Provided material:
=-=-=-=-=

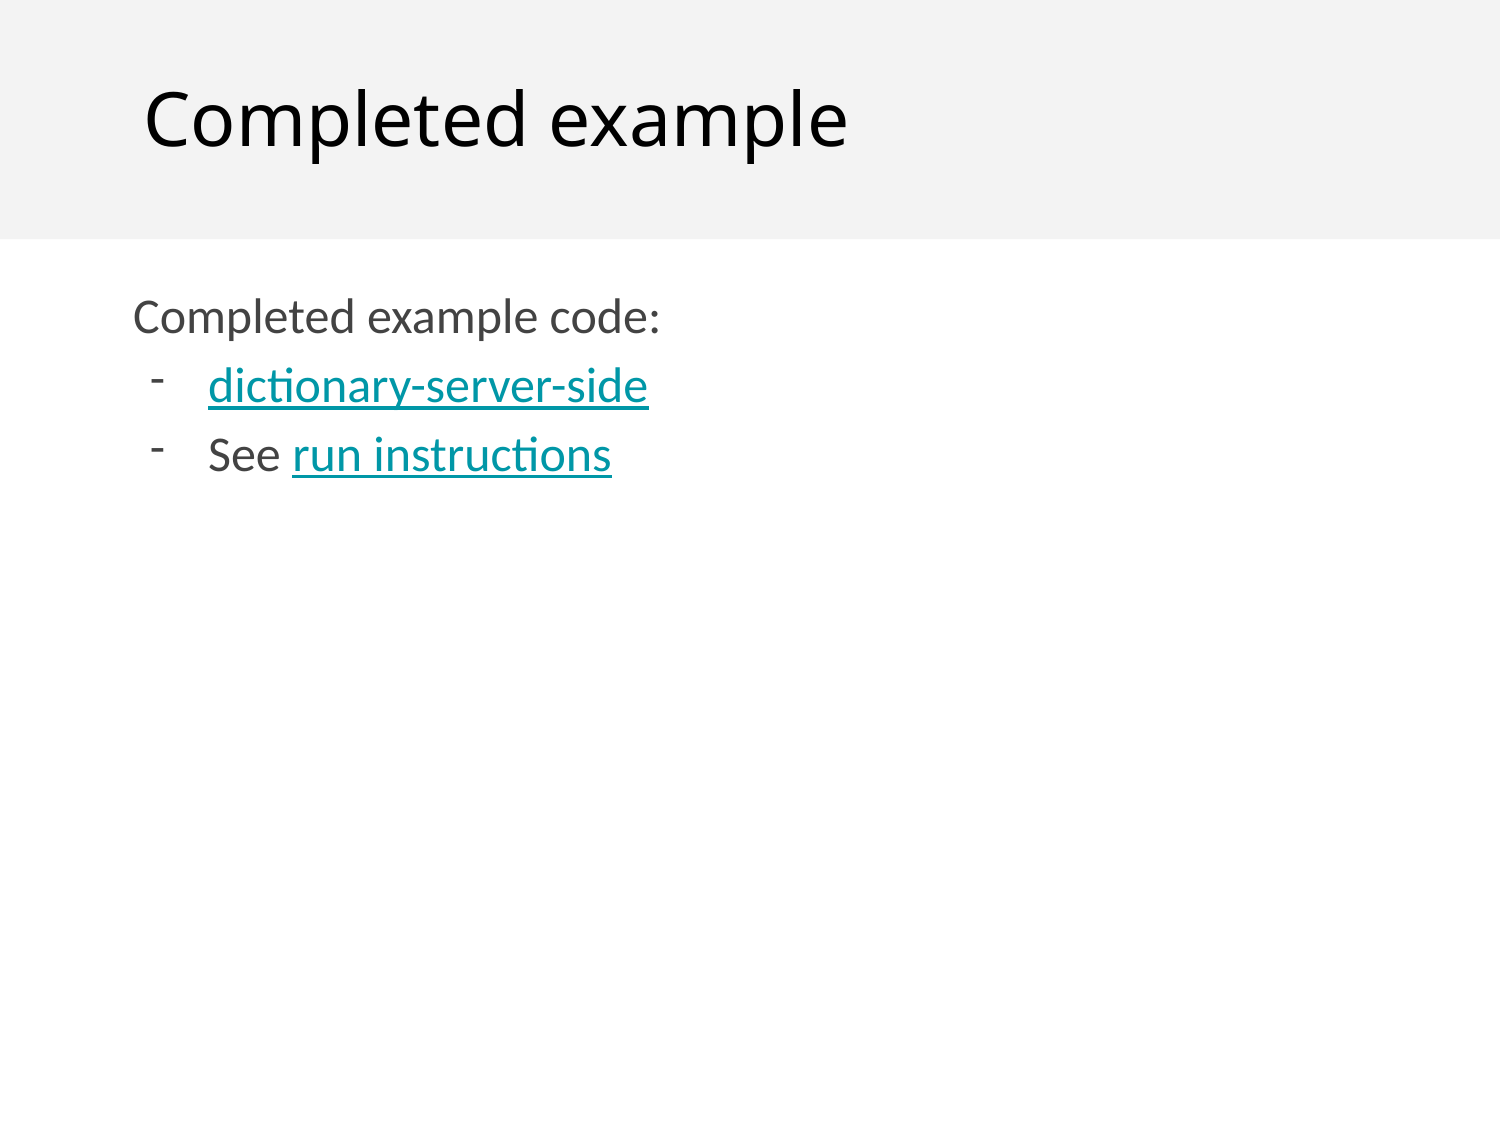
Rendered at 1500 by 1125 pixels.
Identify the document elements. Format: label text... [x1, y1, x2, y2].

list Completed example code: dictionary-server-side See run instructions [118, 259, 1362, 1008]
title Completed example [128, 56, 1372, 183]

=-=-=-=-=

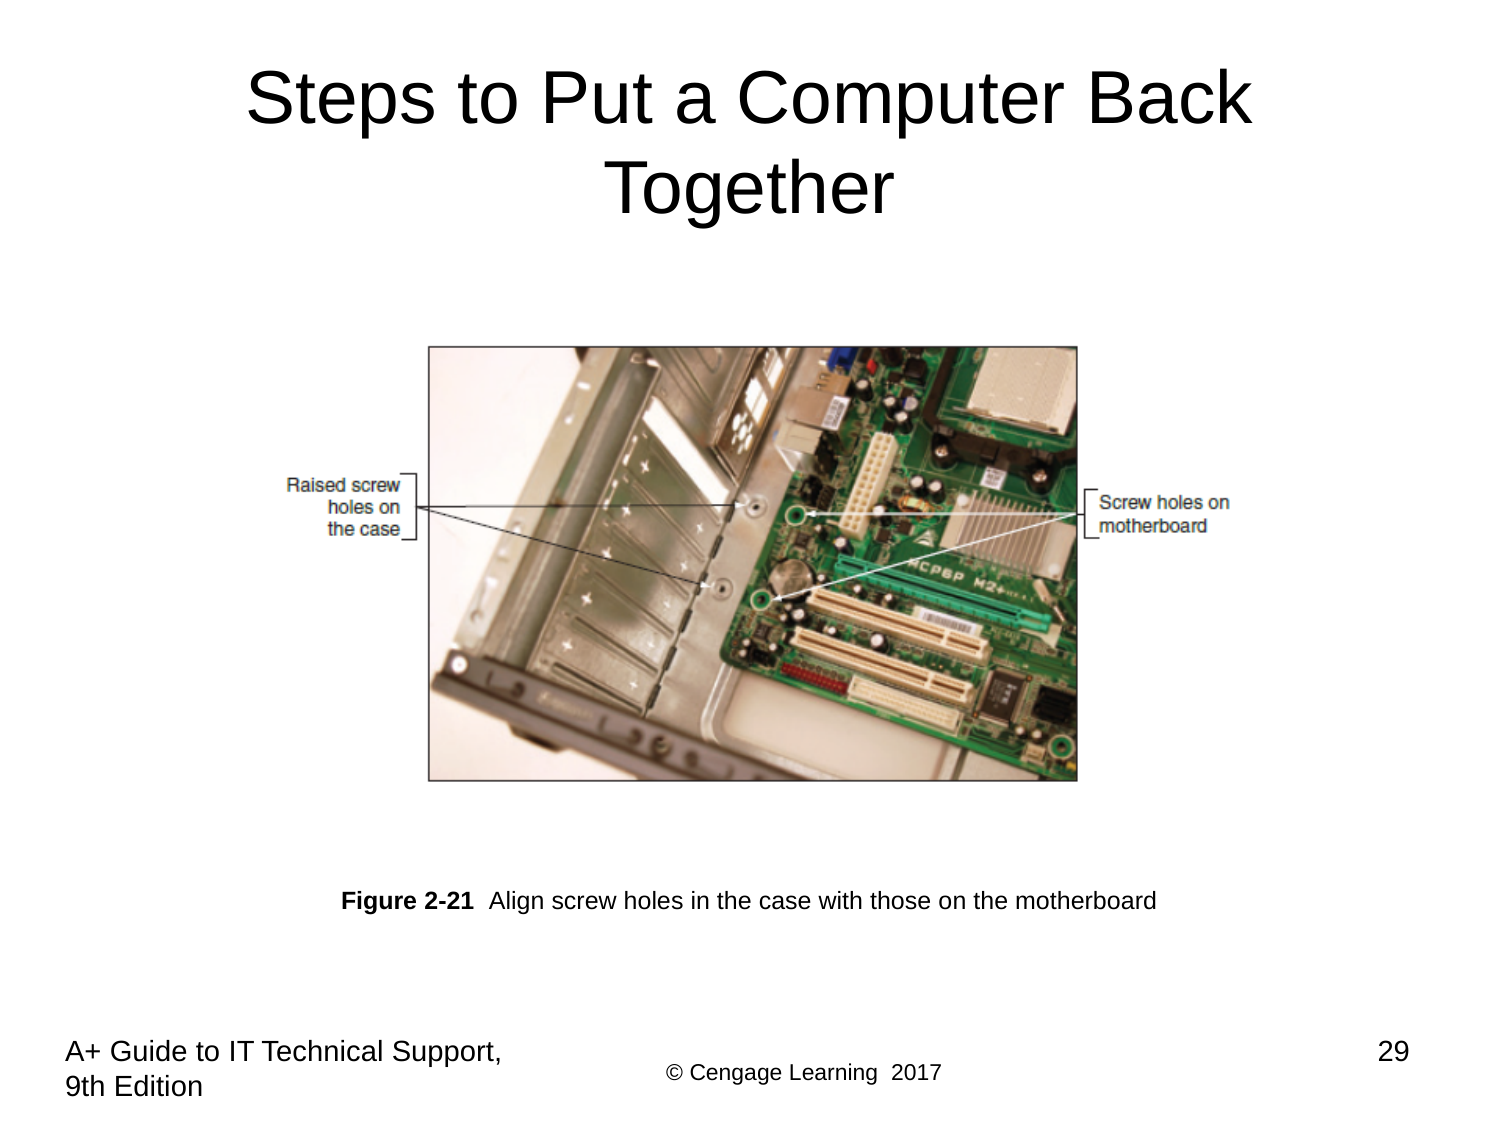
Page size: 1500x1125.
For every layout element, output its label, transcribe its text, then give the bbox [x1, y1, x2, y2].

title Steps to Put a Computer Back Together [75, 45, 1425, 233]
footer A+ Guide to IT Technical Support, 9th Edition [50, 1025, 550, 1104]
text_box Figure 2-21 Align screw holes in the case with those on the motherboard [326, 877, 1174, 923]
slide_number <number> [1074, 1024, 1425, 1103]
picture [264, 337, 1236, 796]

=-=-=-=-=

The request:
Reproduce verbatim every line of the material from the line with "Page size: 1500x1125." up to and including the line with "footer A+ Guide".

Reply:
Page size: 1500x1125.
For every layout element, output its label, transcribe its text, then give the bbox [x1, y1, x2, y2].

title Steps to Put a Computer Back Together [75, 45, 1425, 233]
footer A+ Guide to IT Technical Support, 9th Edition [50, 1025, 550, 1104]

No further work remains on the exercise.